Colecção Berardo

Sombras & Negócios <strong>(1)</strong>

Manuel Augusto Araújo
A relação entre colecções e museus é muito variável e nem sempre transparente. A lógica de um museu não é a de uma colecção. Em Portugal, a melhor demonstração dessa descoincidência é a do chamado Museu de Design, feito na base da colecção Francisco Capelo, em que a grande maioria dos objectos expostos não são significativos da história do design, não contribuindo para o entendimento nem dos desígnios nem da evolução do design, que é o que se deve exigir a um museu. A grande maioria, adquiridos segundo o legitimo gosto do coleccionador, não se legitimam por quaisquer critérios exteriores a esse gosto. Dizia ironicamente Daciano Costa que há mais desain que design no Museu do Design. Irónica e premonitoriamente já que esse dito museu surge agora com um título mais consentâneo com o seu conteúdo: Museu de Design e Moda. Muitos dos objectos que fazem parte do seu acervo e são ditos de design relevam mais da efemeridade do restyling do que da disciplina do design. A junção da moda deriva dessa lógica, estando por debater se o fenómeno fashion, enquanto espectáculo de confluência do individualismo, da frivolidade e do poder, que vive da encenação de obsolescências e renascimentos, é susceptível de ser encerrado as quatro paredes de uma galeria. Não pode, esse denominado Museu da Moda e do Design ser, em rigor, considerado um museu, apesar das alterações que têm sofrido os critérios que fundamentam a instituição museu, para elasticamente absorver algumas distorções ao conceito fundador que continua, acertando o passo com o tempo, a manter-se válido. A ausência de muito do que mais paradigmático se produziu desde que o design como disciplina se autonomizou, não se resolve com adições de outras áreas procurando mascarar e diluir as suas fragilidades originais. Refira-se para não esquecer, a representação residual do trabalho desenvolvido pelos designers portugueses, o que num chamado Museu do Design instalado em Portugal, deveria ter merecido alguma atenção. O selo Museu de Design serviu para um bom negócio para o coleccionador que, homem avisado e farejador de oportunidades de mercado, vendeu por atacado a sua colecção ao executivo dos pedros e vanessas da autarquia alfacinha que tinha urgência em se nebulizar com fragrâncias culturais.

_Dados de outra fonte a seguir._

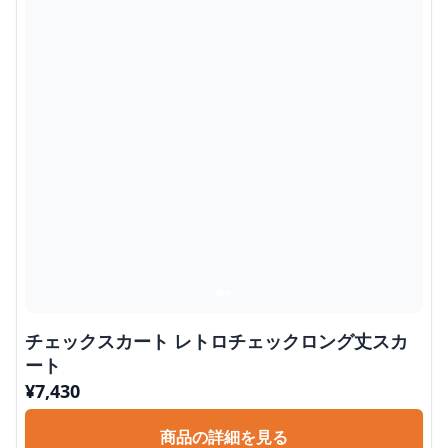
チェックスカート レトロチェックロング丈スカ
ート
¥
7,430
商品の詳細を見る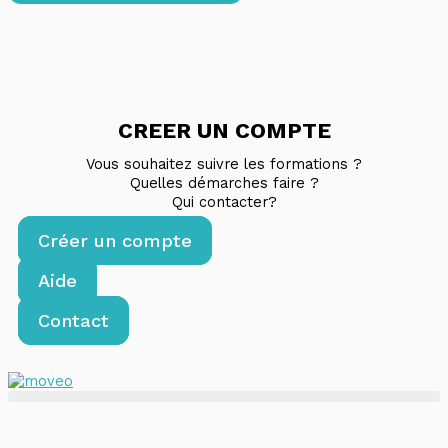
CREER UN COMPTE
Vous souhaitez suivre les formations ?
Quelles démarches faire ?
Qui contacter?
Créer un compte
Aide
Contact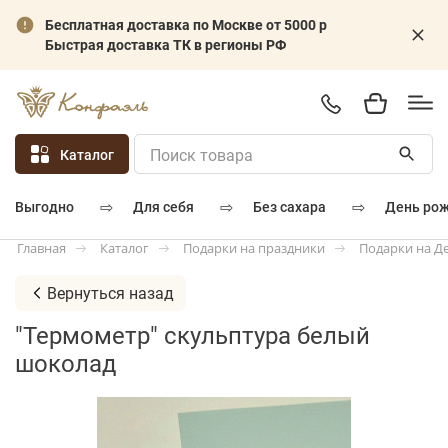
Бесплатная доставка по Москве от 5000 р
Быстрая доставка ТК в регионы РФ
Каталог
⇨
⇨
⇨
для себя
без сахара
день ро
выгодно
Каталог
Подарки на праздники
Подарки на Д
Главная
Вернуться назад
"Термометр" скульптура белый
шоколад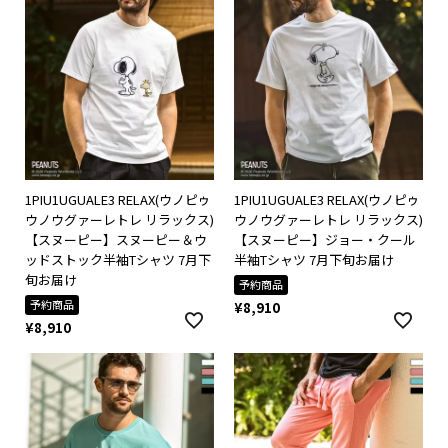
1PIU1UGUALE3 RELAX(ウノピゥ
1PIU1UGUALE3 RELAX(ウノピゥ
ウノウグァーレトレ リラックス)
ウノウグァーレトレ リラックス)
【スヌーピー】スヌーピー＆ウ
【スヌーピー】ジョー・クール
ッドストック半袖Tシャツ 7月下
半袖Tシャツ 7月下旬お届け
旬お届け
予約商品
予約商品
¥
8,910
¥
8,910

A relação entre as colecções e os museus nunca foram pacíficas. Tem lógicas e pontos de partida e chegada diferentes. Uma colecção quando aporta a um museu ou dá origem a um museu, e os primeiros museus foram criados a partir de colecções privadas, deriva o seu sentido e passa a construir-se com outro travejamento. A passagem da esfera privada para a esfera social faz com que a investigação científica, histórica, sociológica, estética se torne dominante e determinante no futuro e na continuidade das colecções.

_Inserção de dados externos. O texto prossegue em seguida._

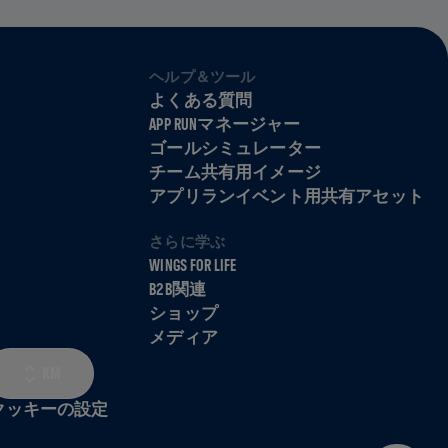
ヘルプ＆ツール
よくある質問
APP RUNマネージャー
ゴールシミュレーター
チーム共有用イメージ
アプリランイベント用共有アセット
さらに学ぶ
WINGS FOR LIFE
B2B関連
ショップ
メディア
KM
クッキーの設定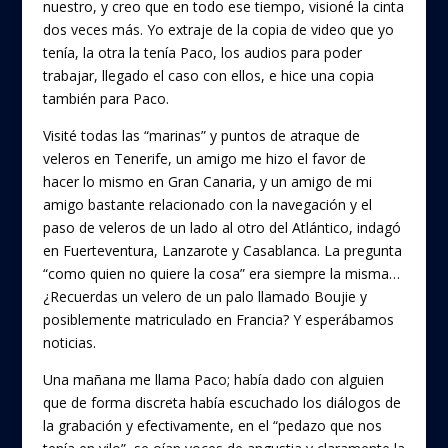
nuestro, y creo que en todo ese tiempo, visioné la cinta
dos veces más. Yo extraje de la copia de video que yo
tenía, la otra la tenía Paco, los audios para poder
trabajar, llegado el caso con ellos, e hice una copia
también para Paco.
Visité todas las “marinas” y puntos de atraque de
veleros en Tenerife, un amigo me hizo el favor de
hacer lo mismo en Gran Canaria, y un amigo de mi
amigo bastante relacionado con la navegación y el
paso de veleros de un lado al otro del Atlántico, indagó
en Fuerteventura, Lanzarote y Casablanca. La pregunta
“como quien no quiere la cosa” era siempre la misma…
¿Recuerdas un velero de un palo llamado Boujie y
posiblemente matriculado en Francia? Y esperábamos
noticias.
Una mañana me llama Paco; había dado con alguien
que de forma discreta había escuchado los diálogos de
la grabación y efectivamente, en el “pedazo que nos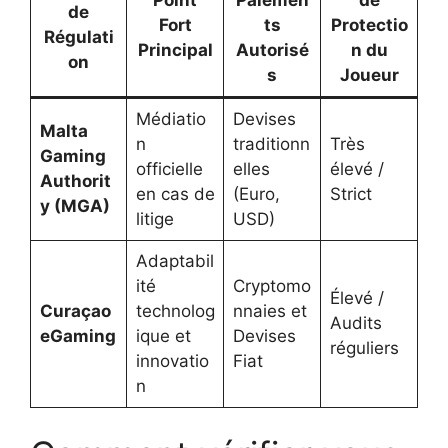
de
Fort
ts
Protectio
Régulati
Principal
Autorisé
n du
on
s
Joueur
Médiatio
Devises
Malta
n
traditionn
Très
Gaming
officielle
elles
élevé /
Authorit
en cas de
(Euro,
Strict
y (MGA)
litige
USD)
Adaptabil
ité
Cryptomo
Élevé /
Curaçao
technolog
nnaies et
Audits
eGaming
ique et
Devises
réguliers
innovatio
Fiat
n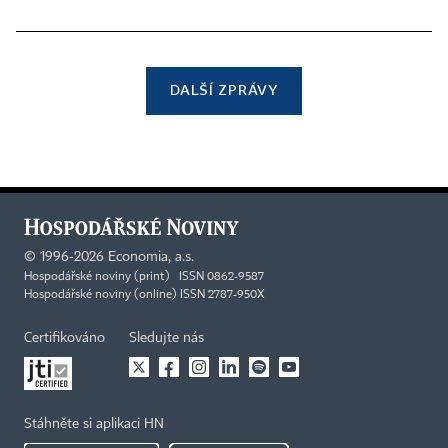
DALŠÍ ZPRÁVY
©
1996-2026
Economia, a.s.
Hospodářské noviny (print) ISSN 0862-9587
Hospodářské noviny (online) ISSN 2787-950X
Certifikováno
Sledujte nás
Stáhněte si aplikaci HN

Colecciona-se orientado por valores culturais, estéticos, científicos, colecções de arte ou de instrumentos cirúrgicos, etc., ou por espírito respigador e de entesouramento, moedas, postais, pacotes de açúcar, etc. Haverá sempre elementos de prazer pessoal e de espelho narcísico do coleccionador, qualquer que seja o tipo de colecção.
Entre as colecções, o modo como surgem e vão crescendo também é muito diverso e dependente dos seus patrocinadores. Colecções de obras de arte como a Thyssen, Rau, Frick ou Manuel Brito vão-se vertebrando em função do conhecimento e do gosto dos seus titulares. É evidente que, por maior que seja a paixão que os move, sabem que estão a fazer um investimento, mas os termos não são comutativos. A estas colecções destinos diferentes foram-lhes reservados e fixaram-se em soluções variáveis entre vendas e doações, adquirindo estatutos diferentes, mantendo-se a sua autonomia, caso da Frick, sendo entregue a uma instituição, caso da Rau, ou fixando-se numa parceria com um Estado, caso da Thyssen e não tendo ainda definido o modelo, por o seu detentor não ter tido tempo para o fazer, caso de Manuel Brito. Mas todas elas têm a marca inicial do seu organizador.
A colecção Berardo é outra coisa. A colecção Berardo não existe para Berardo. Para o seu patrocinador é uma soma de assinaturas que representam um determinado valor monetário. É um negócio e como negócio foi negociada pelo comendador que chegado ao fim desta etapa berrou, para que não subsistissem dúvidas, ser o vencedor. E foi claramente vencedor pela mão do «nosso» primeiro Sócrates, ventríloquo do seu assessor cultural, pelas cedências patentes nas intervenções entarameladas da Ministra da Cultura, esquecida de quando rugia às armas enfrentando os ultimatos do comendador, para gozo das hostes dos lobbies, a cola das afinidades que os unem não é principalmente metafísica, que querem manter entre mãos as teias por onde circulam sinecuras e prebendas. Uma história exemplar do nosso portugalzinho.